Source records:
********
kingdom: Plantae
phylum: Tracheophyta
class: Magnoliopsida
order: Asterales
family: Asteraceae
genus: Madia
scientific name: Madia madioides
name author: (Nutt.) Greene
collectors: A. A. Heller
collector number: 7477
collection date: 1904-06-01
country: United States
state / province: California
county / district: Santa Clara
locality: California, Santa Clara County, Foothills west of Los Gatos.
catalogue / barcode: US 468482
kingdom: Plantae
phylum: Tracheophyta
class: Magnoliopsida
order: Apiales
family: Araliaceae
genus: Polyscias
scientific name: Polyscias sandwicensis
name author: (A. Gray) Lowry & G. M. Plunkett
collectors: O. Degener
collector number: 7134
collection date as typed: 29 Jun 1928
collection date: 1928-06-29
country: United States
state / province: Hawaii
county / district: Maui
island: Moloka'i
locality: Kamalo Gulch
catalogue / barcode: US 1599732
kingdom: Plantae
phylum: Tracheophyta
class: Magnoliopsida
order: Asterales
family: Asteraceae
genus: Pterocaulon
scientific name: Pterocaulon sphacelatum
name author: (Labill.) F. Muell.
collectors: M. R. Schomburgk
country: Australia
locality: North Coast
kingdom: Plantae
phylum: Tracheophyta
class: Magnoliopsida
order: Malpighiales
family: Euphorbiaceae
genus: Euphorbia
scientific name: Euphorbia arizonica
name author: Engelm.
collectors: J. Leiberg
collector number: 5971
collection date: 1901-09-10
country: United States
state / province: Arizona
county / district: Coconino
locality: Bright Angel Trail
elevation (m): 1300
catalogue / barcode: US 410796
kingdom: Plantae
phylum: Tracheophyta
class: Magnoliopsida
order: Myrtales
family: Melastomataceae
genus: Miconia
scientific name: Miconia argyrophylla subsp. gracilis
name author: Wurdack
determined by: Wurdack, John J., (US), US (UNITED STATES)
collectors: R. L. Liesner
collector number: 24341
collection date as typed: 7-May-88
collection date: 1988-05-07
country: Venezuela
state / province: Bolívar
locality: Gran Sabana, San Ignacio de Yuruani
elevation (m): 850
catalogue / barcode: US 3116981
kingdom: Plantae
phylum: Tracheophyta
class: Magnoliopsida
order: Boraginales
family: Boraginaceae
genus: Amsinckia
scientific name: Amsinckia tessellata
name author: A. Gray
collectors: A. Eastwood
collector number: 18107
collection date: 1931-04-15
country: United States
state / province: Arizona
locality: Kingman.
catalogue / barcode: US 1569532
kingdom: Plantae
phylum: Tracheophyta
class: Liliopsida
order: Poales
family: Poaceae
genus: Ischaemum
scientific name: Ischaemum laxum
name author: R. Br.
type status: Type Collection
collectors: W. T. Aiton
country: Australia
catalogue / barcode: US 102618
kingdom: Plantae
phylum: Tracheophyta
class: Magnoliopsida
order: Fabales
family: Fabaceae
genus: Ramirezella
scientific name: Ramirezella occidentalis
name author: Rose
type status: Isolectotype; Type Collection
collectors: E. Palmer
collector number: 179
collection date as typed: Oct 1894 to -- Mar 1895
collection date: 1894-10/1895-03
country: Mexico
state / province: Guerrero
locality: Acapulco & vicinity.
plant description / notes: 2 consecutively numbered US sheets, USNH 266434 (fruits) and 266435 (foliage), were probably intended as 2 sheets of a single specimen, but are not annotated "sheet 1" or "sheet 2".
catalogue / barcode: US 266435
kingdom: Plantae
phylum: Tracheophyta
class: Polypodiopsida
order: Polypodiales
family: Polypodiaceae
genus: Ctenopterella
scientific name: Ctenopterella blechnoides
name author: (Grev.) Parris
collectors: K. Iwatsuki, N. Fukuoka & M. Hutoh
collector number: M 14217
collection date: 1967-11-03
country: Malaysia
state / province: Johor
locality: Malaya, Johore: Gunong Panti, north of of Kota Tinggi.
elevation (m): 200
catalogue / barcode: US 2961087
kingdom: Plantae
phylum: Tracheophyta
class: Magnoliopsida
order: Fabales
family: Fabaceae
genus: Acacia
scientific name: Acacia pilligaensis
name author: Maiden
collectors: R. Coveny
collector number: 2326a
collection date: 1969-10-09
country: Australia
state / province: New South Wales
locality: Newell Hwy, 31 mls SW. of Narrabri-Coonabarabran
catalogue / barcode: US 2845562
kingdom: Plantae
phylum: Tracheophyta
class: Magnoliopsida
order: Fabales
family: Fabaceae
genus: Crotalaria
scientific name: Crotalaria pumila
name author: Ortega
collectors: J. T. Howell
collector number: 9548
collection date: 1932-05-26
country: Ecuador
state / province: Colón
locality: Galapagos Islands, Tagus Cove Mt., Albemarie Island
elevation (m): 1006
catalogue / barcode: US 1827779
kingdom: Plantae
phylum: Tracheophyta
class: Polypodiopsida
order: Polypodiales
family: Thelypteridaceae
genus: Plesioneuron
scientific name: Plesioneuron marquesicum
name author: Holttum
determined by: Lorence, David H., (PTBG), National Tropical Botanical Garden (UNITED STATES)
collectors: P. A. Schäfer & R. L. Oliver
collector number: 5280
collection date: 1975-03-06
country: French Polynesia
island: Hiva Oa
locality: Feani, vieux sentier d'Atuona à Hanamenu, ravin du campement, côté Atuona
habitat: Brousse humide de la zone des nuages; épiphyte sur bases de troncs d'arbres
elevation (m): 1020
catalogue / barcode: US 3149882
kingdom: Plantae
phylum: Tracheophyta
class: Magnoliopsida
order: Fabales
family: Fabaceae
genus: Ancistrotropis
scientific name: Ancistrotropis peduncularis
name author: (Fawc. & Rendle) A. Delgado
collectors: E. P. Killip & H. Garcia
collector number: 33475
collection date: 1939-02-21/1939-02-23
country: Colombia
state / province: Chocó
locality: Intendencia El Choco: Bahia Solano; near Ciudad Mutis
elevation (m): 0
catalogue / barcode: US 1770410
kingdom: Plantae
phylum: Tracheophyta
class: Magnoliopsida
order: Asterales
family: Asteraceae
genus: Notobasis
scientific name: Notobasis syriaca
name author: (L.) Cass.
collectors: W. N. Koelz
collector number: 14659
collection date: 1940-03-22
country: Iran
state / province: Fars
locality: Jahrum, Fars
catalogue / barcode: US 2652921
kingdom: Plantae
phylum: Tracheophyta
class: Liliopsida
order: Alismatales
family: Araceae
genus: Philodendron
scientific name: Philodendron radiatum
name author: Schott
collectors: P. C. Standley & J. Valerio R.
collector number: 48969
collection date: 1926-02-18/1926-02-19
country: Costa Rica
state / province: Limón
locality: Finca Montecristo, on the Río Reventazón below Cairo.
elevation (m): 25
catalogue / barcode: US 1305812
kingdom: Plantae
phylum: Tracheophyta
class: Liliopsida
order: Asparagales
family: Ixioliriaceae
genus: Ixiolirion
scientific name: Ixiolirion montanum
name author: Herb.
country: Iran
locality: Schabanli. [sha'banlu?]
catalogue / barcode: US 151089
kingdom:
********
▶ _Requirements_
Can you quote every one of the records above, line for line, without changing anything?

▶ _Task response_
kingdom: Plantae
phylum: Tracheophyta
class: Magnoliopsida
order: Asterales
family: Asteraceae
genus: Madia
scientific name: Madia madioides
name author: (Nutt.) Greene
collectors: A. A. Heller
collector number: 7477
collection date: 1904-06-01
country: United States
state / province: California
county / district: Santa Clara
locality: California, Santa Clara County, Foothills west of Los Gatos.
catalogue / barcode: US 468482
kingdom: Plantae
phylum: Tracheophyta
class: Magnoliopsida
order: Apiales
family: Araliaceae
genus: Polyscias
scientific name: Polyscias sandwicensis
name author: (A. Gray) Lowry & G. M. Plunkett
collectors: O. Degener
collector number: 7134
collection date as typed: 29 Jun 1928
collection date: 1928-06-29
country: United States
state / province: Hawaii
county / district: Maui
island: Moloka'i
locality: Kamalo Gulch
catalogue / barcode: US 1599732
kingdom: Plantae
phylum: Tracheophyta
class: Magnoliopsida
order: Asterales
family: Asteraceae
genus: Pterocaulon
scientific name: Pterocaulon sphacelatum
name author: (Labill.) F. Muell.
collectors: M. R. Schomburgk
country: Australia
locality: North Coast
kingdom: Plantae
phylum: Tracheophyta
class: Magnoliopsida
order: Malpighiales
family: Euphorbiaceae
genus: Euphorbia
scientific name: Euphorbia arizonica
name author: Engelm.
collectors: J. Leiberg
collector number: 5971
collection date: 1901-09-10
country: United States
state / province: Arizona
county / district: Coconino
locality: Bright Angel Trail
elevation (m): 1300
catalogue / barcode: US 410796
kingdom: Plantae
phylum: Tracheophyta
class: Magnoliopsida
order: Myrtales
family: Melastomataceae
genus: Miconia
scientific name: Miconia argyrophylla subsp. gracilis
name author: Wurdack
determined by: Wurdack, John J., (US), US (UNITED STATES)
collectors: R. L. Liesner
collector number: 24341
collection date as typed: 7-May-88
collection date: 1988-05-07
country: Venezuela
state / province: Bolívar
locality: Gran Sabana, San Ignacio de Yuruani
elevation (m): 850
catalogue / barcode: US 3116981
kingdom: Plantae
phylum: Tracheophyta
class: Magnoliopsida
order: Boraginales
family: Boraginaceae
genus: Amsinckia
scientific name: Amsinckia tessellata
name author: A. Gray
collectors: A. Eastwood
collector number: 18107
collection date: 1931-04-15
country: United States
state / province: Arizona
locality: Kingman.
catalogue / barcode: US 1569532
kingdom: Plantae
phylum: Tracheophyta
class: Liliopsida
order: Poales
family: Poaceae
genus: Ischaemum
scientific name: Ischaemum laxum
name author: R. Br.
type status: Type Collection
collectors: W. T. Aiton
country: Australia
catalogue / barcode: US 102618
kingdom: Plantae
phylum: Tracheophyta
class: Magnoliopsida
order: Fabales
family: Fabaceae
genus: Ramirezella
scientific name: Ramirezella occidentalis
name author: Rose
type status: Isolectotype; Type Collection
collectors: E. Palmer
collector number: 179
collection date as typed: Oct 1894 to -- Mar 1895
collection date: 1894-10/1895-03
country: Mexico
state / province: Guerrero
locality: Acapulco & vicinity.
plant description / notes: 2 consecutively numbered US sheets, USNH 266434 (fruits) and 266435 (foliage), were probably intended as 2 sheets of a single specimen, but are not annotated "sheet 1" or "sheet 2".
catalogue / barcode: US 266435
kingdom: Plantae
phylum: Tracheophyta
class: Polypodiopsida
order: Polypodiales
family: Polypodiaceae
genus: Ctenopterella
scientific name: Ctenopterella blechnoides
name author: (Grev.) Parris
collectors: K. Iwatsuki, N. Fukuoka & M. Hutoh
collector number: M 14217
collection date: 1967-11-03
country: Malaysia
state / province: Johor
locality: Malaya, Johore: Gunong Panti, north of of Kota Tinggi.
elevation (m): 200
catalogue / barcode: US 2961087
kingdom: Plantae
phylum: Tracheophyta
class: Magnoliopsida
order: Fabales
family: Fabaceae
genus: Acacia
scientific name: Acacia pilligaensis
name author: Maiden
collectors: R. Coveny
collector number: 2326a
collection date: 1969-10-09
country: Australia
state / province: New South Wales
locality: Newell Hwy, 31 mls SW. of Narrabri-Coonabarabran
catalogue / barcode: US 2845562
kingdom: Plantae
phylum: Tracheophyta
class: Magnoliopsida
order: Fabales
family: Fabaceae
genus: Crotalaria
scientific name: Crotalaria pumila
name author: Ortega
collectors: J. T. Howell
collector number: 9548
collection date: 1932-05-26
country: Ecuador
state / province: Colón
locality: Galapagos Islands, Tagus Cove Mt., Albemarie Island
elevation (m): 1006
catalogue / barcode: US 1827779
kingdom: Plantae
phylum: Tracheophyta
class: Polypodiopsida
order: Polypodiales
family: Thelypteridaceae
genus: Plesioneuron
scientific name: Plesioneuron marquesicum
name author: Holttum
determined by: Lorence, David H., (PTBG), National Tropical Botanical Garden (UNITED STATES)
collectors: P. A. Schäfer & R. L. Oliver
collector number: 5280
collection date: 1975-03-06
country: French Polynesia
island: Hiva Oa
locality: Feani, vieux sentier d'Atuona à Hanamenu, ravin du campement, côté Atuona
habitat: Brousse humide de la zone des nuages; épiphyte sur bases de troncs d'arbres
elevation (m): 1020
catalogue / barcode: US 3149882
kingdom: Plantae
phylum: Tracheophyta
class: Magnoliopsida
order: Fabales
family: Fabaceae
genus: Ancistrotropis
scientific name: Ancistrotropis peduncularis
name author: (Fawc. & Rendle) A. Delgado
collectors: E. P. Killip & H. Garcia
collector number: 33475
collection date: 1939-02-21/1939-02-23
country: Colombia
state / province: Chocó
locality: Intendencia El Choco: Bahia Solano; near Ciudad Mutis
elevation (m): 0
catalogue / barcode: US 1770410
kingdom: Plantae
phylum: Tracheophyta
class: Magnoliopsida
order: Asterales
family: Asteraceae
genus: Notobasis
scientific name: Notobasis syriaca
name author: (L.) Cass.
collectors: W. N. Koelz
collector number: 14659
collection date: 1940-03-22
country: Iran
state / province: Fars
locality: Jahrum, Fars
catalogue / barcode: US 2652921
kingdom: Plantae
phylum: Tracheophyta
class: Liliopsida
order: Alismatales
family: Araceae
genus: Philodendron
scientific name: Philodendron radiatum
name author: Schott
collectors: P. C. Standley & J. Valerio R.
collector number: 48969
collection date: 1926-02-18/1926-02-19
country: Costa Rica
state / province: Limón
locality: Finca Montecristo, on the Río Reventazón below Cairo.
elevation (m): 25
catalogue / barcode: US 1305812
kingdom: Plantae
phylum: Tracheophyta
class: Liliopsida
order: Asparagales
family: Ixioliriaceae
genus: Ixiolirion
scientific name: Ixiolirion montanum
name author: Herb.
country: Iran
locality: Schabanli. [sha'banlu?]
catalogue / barcode: US 151089
kingdom:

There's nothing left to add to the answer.